Requirement:
Reprint all records below exactly. No images.

━━━━━ Exercise data ━━━━━

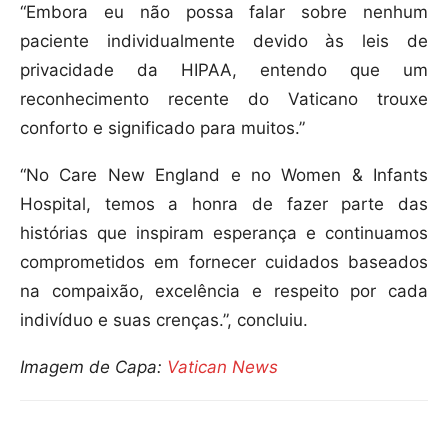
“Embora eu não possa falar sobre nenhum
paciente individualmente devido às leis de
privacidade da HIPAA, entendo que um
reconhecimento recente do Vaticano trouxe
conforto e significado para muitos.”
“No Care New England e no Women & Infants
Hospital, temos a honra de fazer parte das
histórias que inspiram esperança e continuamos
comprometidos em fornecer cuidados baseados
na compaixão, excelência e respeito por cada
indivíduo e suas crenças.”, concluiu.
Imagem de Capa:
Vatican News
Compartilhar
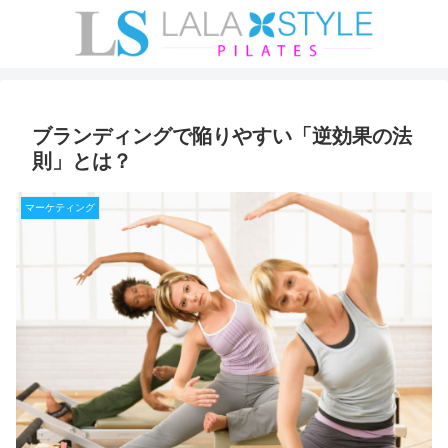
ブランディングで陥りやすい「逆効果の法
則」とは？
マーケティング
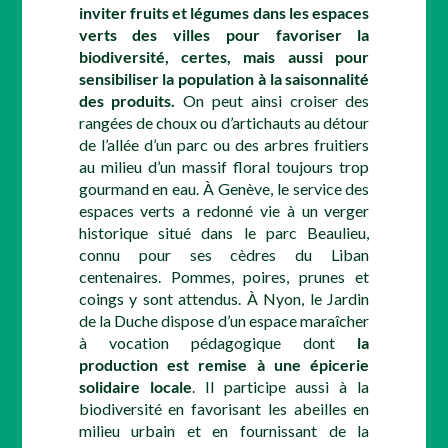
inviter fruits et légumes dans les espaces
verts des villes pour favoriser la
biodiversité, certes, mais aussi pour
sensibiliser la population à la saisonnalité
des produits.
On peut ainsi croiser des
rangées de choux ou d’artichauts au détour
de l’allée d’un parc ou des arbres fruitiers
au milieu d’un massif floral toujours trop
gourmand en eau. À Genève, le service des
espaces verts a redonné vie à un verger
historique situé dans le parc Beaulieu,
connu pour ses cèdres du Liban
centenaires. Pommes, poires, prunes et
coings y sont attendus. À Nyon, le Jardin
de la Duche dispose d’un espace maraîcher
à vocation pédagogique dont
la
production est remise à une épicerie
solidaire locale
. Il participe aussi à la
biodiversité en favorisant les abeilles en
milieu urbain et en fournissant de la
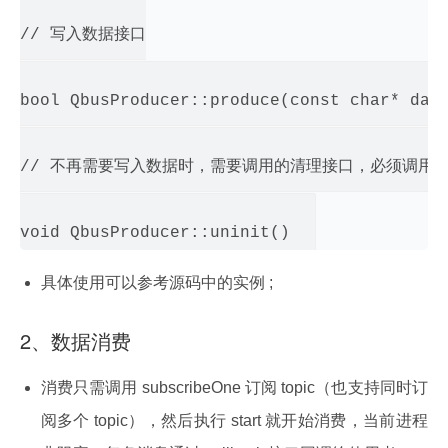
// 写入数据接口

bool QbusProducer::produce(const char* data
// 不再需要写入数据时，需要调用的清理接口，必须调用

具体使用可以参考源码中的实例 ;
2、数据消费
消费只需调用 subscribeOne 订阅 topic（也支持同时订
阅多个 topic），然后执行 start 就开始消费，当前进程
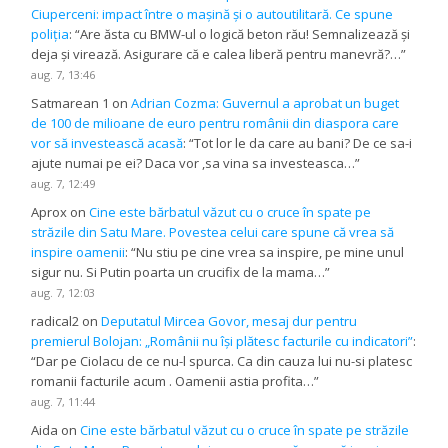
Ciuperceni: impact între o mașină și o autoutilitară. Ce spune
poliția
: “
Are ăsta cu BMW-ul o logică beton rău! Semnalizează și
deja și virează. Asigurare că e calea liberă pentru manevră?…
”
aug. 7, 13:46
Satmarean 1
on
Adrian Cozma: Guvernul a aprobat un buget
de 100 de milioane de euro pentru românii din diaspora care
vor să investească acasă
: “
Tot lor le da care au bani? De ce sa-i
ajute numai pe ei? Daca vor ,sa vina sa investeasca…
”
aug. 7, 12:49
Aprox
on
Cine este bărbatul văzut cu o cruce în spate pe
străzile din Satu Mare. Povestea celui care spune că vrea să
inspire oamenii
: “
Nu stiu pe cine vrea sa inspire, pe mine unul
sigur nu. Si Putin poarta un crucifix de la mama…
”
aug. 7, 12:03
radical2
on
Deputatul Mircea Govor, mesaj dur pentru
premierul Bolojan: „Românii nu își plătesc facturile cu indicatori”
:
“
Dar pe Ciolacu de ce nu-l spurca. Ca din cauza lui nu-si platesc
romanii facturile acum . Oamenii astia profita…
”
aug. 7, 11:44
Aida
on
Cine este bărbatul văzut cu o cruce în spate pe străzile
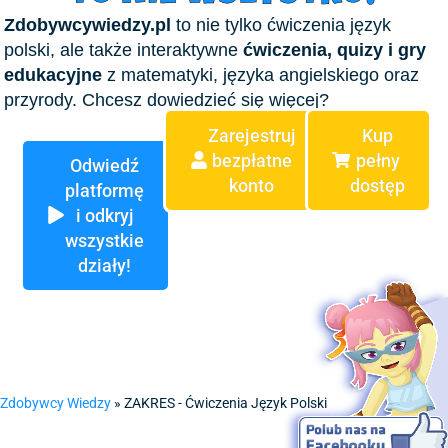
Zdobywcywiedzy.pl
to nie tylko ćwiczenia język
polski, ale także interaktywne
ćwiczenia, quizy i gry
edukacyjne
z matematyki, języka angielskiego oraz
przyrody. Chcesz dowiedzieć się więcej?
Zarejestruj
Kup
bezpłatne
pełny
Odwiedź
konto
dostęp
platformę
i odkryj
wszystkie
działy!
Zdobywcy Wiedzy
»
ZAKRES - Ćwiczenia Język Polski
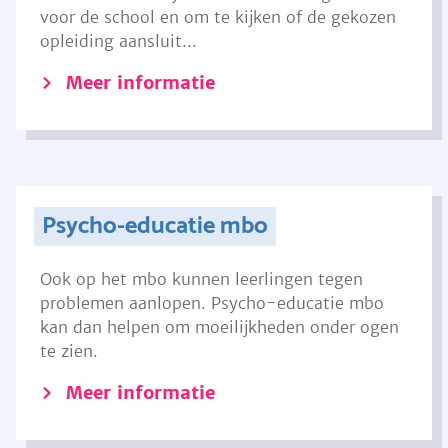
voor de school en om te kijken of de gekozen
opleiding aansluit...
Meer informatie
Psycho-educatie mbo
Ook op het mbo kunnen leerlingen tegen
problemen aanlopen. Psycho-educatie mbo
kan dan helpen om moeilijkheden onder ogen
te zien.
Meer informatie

━━━━━

Finished exercise:
“Embora eu não possa falar sobre nenhum
paciente individualmente devido às leis de
privacidade da HIPAA, entendo que um
reconhecimento recente do Vaticano trouxe
conforto e significado para muitos.”
“No Care New England e no Women & Infants
Hospital, temos a honra de fazer parte das
histórias que inspiram esperança e continuamos
comprometidos em fornecer cuidados baseados
na compaixão, excelência e respeito por cada
indivíduo e suas crenças.”, concluiu.
Imagem de Capa:
Vatican News
Compartilhar
ブランディングで陥りやすい「逆効果の法
則」とは？
マーケティング
inviter fruits et légumes dans les espaces
verts des villes pour favoriser la
biodiversité, certes, mais aussi pour
sensibiliser la population à la saisonnalité
des produits.
On peut ainsi croiser des
rangées de choux ou d’artichauts au détour
de l’allée d’un parc ou des arbres fruitiers
au milieu d’un massif floral toujours trop
gourmand en eau. À Genève, le service des
espaces verts a redonné vie à un verger
historique situé dans le parc Beaulieu,
connu pour ses cèdres du Liban
centenaires. Pommes, poires, prunes et
coings y sont attendus. À Nyon, le Jardin
de la Duche dispose d’un espace maraîcher
à vocation pédagogique dont
la
production est remise à une épicerie
solidaire locale
. Il participe aussi à la
biodiversité en favorisant les abeilles en
milieu urbain et en fournissant de la
// 写入数据接口

bool QbusProducer::produce(const char* data
// 不再需要写入数据时，需要调用的清理接口，必须调用

具体使用可以参考源码中的实例 ;
2、数据消费
消费只需调用 subscribeOne 订阅 topic（也支持同时订
阅多个 topic），然后执行 start 就开始消费，当前进程
Ciuperceni: impact între o mașină și o autoutilitară. Ce spune
poliția
: “
Are ăsta cu BMW-ul o logică beton rău! Semnalizează și
deja și virează. Asigurare că e calea liberă pentru manevră?…
”
aug. 7, 13:46
Satmarean 1
on
Adrian Cozma: Guvernul a aprobat un buget
de 100 de milioane de euro pentru românii din diaspora care
vor să investească acasă
: “
Tot lor le da care au bani? De ce sa-i
ajute numai pe ei? Daca vor ,sa vina sa investeasca…
”
aug. 7, 12:49
Aprox
on
Cine este bărbatul văzut cu o cruce în spate pe
străzile din Satu Mare. Povestea celui care spune că vrea să
inspire oamenii
: “
Nu stiu pe cine vrea sa inspire, pe mine unul
sigur nu. Si Putin poarta un crucifix de la mama…
”
aug. 7, 12:03
radical2
on
Deputatul Mircea Govor, mesaj dur pentru
premierul Bolojan: „Românii nu își plătesc facturile cu indicatori”
:
“
Dar pe Ciolacu de ce nu-l spurca. Ca din cauza lui nu-si platesc
romanii facturile acum . Oamenii astia profita…
”
aug. 7, 11:44
Aida
on
Cine este bărbatul văzut cu o cruce în spate pe străzile
Zdobywcywiedzy.pl
to nie tylko ćwiczenia język
polski, ale także interaktywne
ćwiczenia, quizy i gry
edukacyjne
z matematyki, języka angielskiego oraz
przyrody. Chcesz dowiedzieć się więcej?
Zarejestruj
Kup
bezpłatne
pełny
Odwiedź
konto
dostęp
platformę
i odkryj
wszystkie
działy!
Zdobywcy Wiedzy
»
ZAKRES - Ćwiczenia Język Polski
voor de school en om te kijken of de gekozen
opleiding aansluit...
Meer informatie
Psycho-educatie mbo
Ook op het mbo kunnen leerlingen tegen
problemen aanlopen. Psycho-educatie mbo
kan dan helpen om moeilijkheden onder ogen
te zien.
Meer informatie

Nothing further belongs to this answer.